In sunny Isla Vista, riding your sexy lab partner has become as common and socially acceptable as riding a bike to class – and I firmly believe that people should be able to do whom they want, when they want. However, there is always a point where self-gratification goes too far and interferes with the lives of the good friends or lovers you have been lucky enough to find in this seaside paradise. As college has progressed, I have learned who my real friends are, and I have done my best to maintain those friendships that I know will last forever.

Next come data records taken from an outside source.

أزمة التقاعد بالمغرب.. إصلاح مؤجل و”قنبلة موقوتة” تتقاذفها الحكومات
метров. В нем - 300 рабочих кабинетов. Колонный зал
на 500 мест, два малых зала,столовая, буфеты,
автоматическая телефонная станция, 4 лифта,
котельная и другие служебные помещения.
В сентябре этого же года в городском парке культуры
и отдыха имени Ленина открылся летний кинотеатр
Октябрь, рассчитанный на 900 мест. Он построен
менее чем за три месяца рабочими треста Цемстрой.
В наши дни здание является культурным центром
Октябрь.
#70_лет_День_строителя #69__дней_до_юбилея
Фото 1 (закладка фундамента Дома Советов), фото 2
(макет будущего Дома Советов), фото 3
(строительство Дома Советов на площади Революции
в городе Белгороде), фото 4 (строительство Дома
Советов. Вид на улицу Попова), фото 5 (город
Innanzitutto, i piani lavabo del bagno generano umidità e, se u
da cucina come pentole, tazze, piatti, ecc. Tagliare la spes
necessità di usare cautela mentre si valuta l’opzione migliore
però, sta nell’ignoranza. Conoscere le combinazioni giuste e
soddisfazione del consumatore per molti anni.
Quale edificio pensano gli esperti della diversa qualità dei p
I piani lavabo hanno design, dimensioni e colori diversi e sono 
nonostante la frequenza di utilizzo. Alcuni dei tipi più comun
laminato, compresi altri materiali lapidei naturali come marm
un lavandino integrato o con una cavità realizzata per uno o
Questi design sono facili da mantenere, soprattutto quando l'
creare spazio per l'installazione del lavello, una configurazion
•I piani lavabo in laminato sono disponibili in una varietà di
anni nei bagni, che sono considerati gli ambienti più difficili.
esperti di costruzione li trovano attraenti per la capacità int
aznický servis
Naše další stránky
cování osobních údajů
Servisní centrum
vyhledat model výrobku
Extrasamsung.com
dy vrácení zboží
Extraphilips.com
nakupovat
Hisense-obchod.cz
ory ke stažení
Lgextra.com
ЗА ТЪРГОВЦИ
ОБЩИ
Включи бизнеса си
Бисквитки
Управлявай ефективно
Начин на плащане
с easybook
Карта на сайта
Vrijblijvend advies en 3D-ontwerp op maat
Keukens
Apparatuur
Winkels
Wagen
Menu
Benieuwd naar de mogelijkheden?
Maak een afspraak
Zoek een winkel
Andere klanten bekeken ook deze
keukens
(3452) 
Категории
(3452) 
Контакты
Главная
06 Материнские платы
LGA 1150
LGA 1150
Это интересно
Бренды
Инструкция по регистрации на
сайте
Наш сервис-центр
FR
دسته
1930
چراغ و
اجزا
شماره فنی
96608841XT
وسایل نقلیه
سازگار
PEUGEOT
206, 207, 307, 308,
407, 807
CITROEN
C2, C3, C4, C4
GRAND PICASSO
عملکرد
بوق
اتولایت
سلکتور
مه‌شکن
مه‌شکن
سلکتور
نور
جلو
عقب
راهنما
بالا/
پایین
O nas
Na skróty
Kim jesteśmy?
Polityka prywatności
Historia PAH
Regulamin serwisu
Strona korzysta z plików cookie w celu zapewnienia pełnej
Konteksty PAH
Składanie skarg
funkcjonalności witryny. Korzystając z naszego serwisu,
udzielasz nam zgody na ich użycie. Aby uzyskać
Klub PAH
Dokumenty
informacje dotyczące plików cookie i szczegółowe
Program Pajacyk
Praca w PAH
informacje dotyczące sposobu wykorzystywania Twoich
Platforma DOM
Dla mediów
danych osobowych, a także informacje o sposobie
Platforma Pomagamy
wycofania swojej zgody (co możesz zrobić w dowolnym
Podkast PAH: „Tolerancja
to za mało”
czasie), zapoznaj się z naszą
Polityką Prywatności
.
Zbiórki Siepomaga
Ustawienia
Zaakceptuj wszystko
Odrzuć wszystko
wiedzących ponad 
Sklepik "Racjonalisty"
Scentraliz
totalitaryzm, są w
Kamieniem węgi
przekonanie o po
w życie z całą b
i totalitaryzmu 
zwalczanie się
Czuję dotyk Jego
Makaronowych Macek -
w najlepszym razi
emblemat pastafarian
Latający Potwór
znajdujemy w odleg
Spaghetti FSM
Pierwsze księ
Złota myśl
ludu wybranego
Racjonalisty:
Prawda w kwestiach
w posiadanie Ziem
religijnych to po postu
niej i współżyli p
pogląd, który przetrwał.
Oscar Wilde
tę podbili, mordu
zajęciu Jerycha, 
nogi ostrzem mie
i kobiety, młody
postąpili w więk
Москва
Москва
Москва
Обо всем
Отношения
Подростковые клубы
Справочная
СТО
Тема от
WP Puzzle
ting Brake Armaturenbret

So, I have compiled a list of sexual no-no’s that will keep your sex life healthy and your friendships intact. Even if your conscience doesn’t require you to follow these friendship rules, remember: These are the people who know most almost everything about you, including your myriad of embarrassing moments, such as that one tragic night you slept with that nameless fugger you picked up after one too many pitchers at Sam’s To Go. The following sexual faux pas are some of the shadiest ways to get hookups and to satisfy your spur-of-the-moment urges.
Sex faux pas number one is cheating. This is the ultimate no-no. Not wanting monogamy is understandable – we’re in college for Christ’s sake. You probably want to bang everything you can before you are thrown into the real world and it becomes a hundred times harder to sleep with someone who isn’t an absolute sleaze. However, it is important to have balls and respect for your significant other. End it when you’ve grown bored, and definitely end it before you pass your partner those herpes you picked up from that bouncer at two-for-one margarita night… eesh.
Openly despising your ex’s new significant other is faux pas number two. I have been on both sides of this and haven’t enjoyed either. Obviously, the thought of someone you care about screwing someone else would make any normal person want to claw out eyeballs; but at our age, it’s virtually impossible to find someone who hasn’t succumbed to the advances of someone prior to you. It’s unrealistic to expect your ex to vow a life of chastity once you have finished with them. I’m not proud to admit that I have been a bitch to girls for nothing other than hooking up with boys I like, but I’ve done it. Remember that the villain here is none other than our green-eyed nemesis, Envy, and not your ex’s new arm candy. Being the victim is bad, but flying into a jealous rage is enough to send any possible hook-up in your presence running for the hills.
Openly despising your new lover’s ex is the third faux pas in the world of college dating. Since you’re now dating the desirable catch, you have already won any competition you may feel is being played out with his or her ex. Being nasty to the ex is not only childish, but makes you look insecure in your own relationship, which is one of the most unattractive qualities someone can display. Plus, all of your new lover’s friends will think you’re a psycho, which could have harmful effects on your relationship.
Hooking up with someone your friend likes is the fourth faux pas and the quickest way to ruin a friendship. I don’t care how drunk you are, how hot he is, how much she was flirting with you or how unlikely your friend’s chances at romance are. You absolutely should never do this because it proves you value a sexual relationship more than a friendship, which is just shitty. Guys seem to care less about this than girls do – perhaps they’re just secretly holding out for a threesome? I guess I’ll never know.
The next time you’re exploring the best ways to go bump in the night, remember to maintain a level of respect for yourself and the relationships you value. If you respect your friends and lovers, they will keep your naughty secrets safe and leave you free to enjoy your college romps without a dirty conscience.